Dataset records
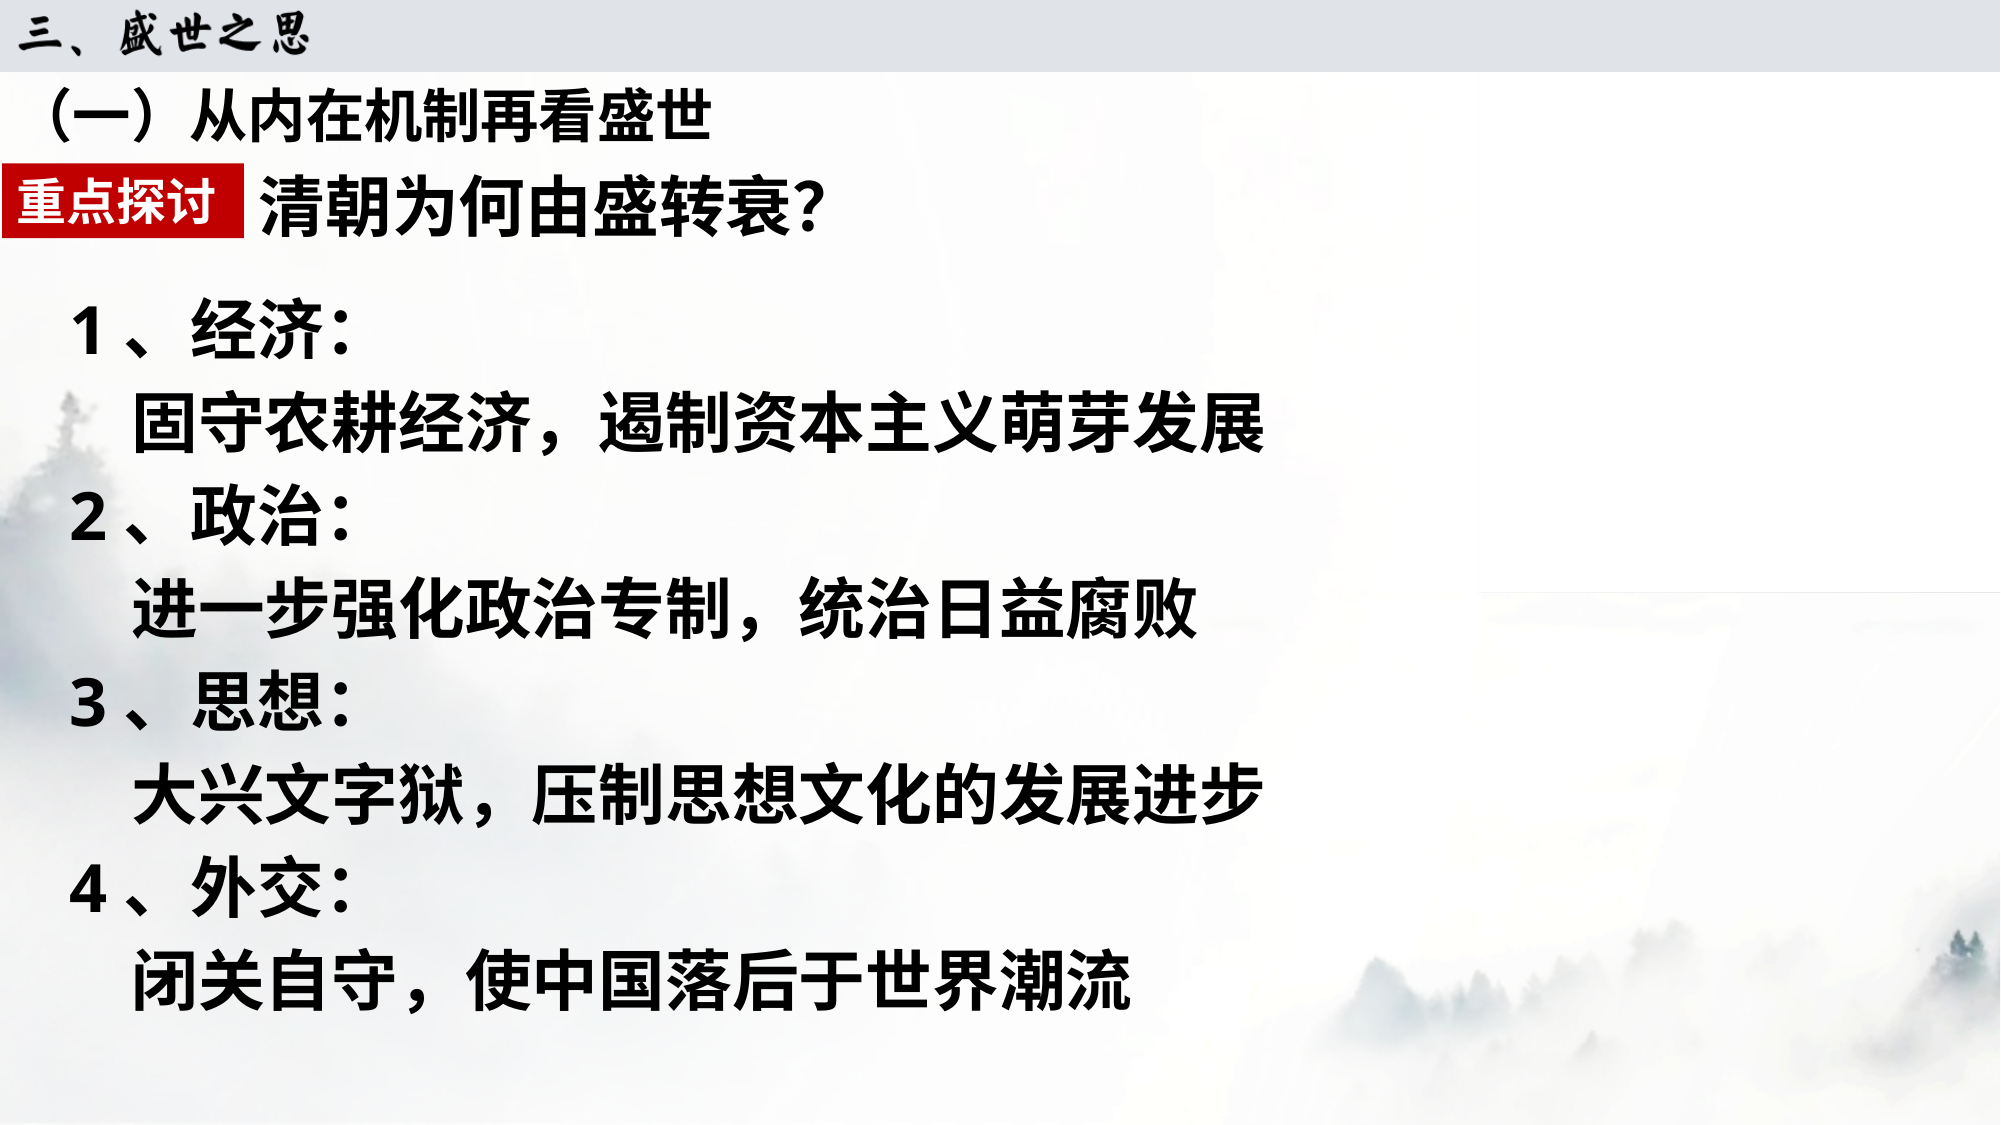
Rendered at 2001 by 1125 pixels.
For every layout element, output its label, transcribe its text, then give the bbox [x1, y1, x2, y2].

picture [0, 0, 2001, 1125]
text_box 清朝为何由盛转衰？ [244, 157, 871, 252]
text_box （一）从内在机制再看盛世 [0, 72, 832, 157]
text_box 重点探讨 [2, 163, 244, 239]
text_box 1、经济： 固守农耕经济，遏制资本主义萌芽发展 2、政治： 进一步强化政治专制，统治日益腐败 3、思想： 大兴文字狱，压制思想文化的发展进步 4、外交： 闭关自守，使中国落后于世界潮流 [54, 267, 1907, 1026]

▸ Assigned task
You are asked to reproduce each line above exactly, but to exclude the pictures.

▸ Solution
Rendered at 2001 by 1125 pixels.
For every layout element, output its label, transcribe its text, then give the bbox [x1, y1, x2, y2].

picture [0, 0, 2001, 1125]
text_box 清朝为何由盛转衰？ [244, 157, 871, 252]
text_box （一）从内在机制再看盛世 [0, 72, 832, 157]
text_box 重点探讨 [2, 163, 244, 239]
text_box 1、经济： 固守农耕经济，遏制资本主义萌芽发展 2、政治： 进一步强化政治专制，统治日益腐败 3、思想： 大兴文字狱，压制思想文化的发展进步 4、外交： 闭关自守，使中国落后于世界潮流 [54, 267, 1907, 1026]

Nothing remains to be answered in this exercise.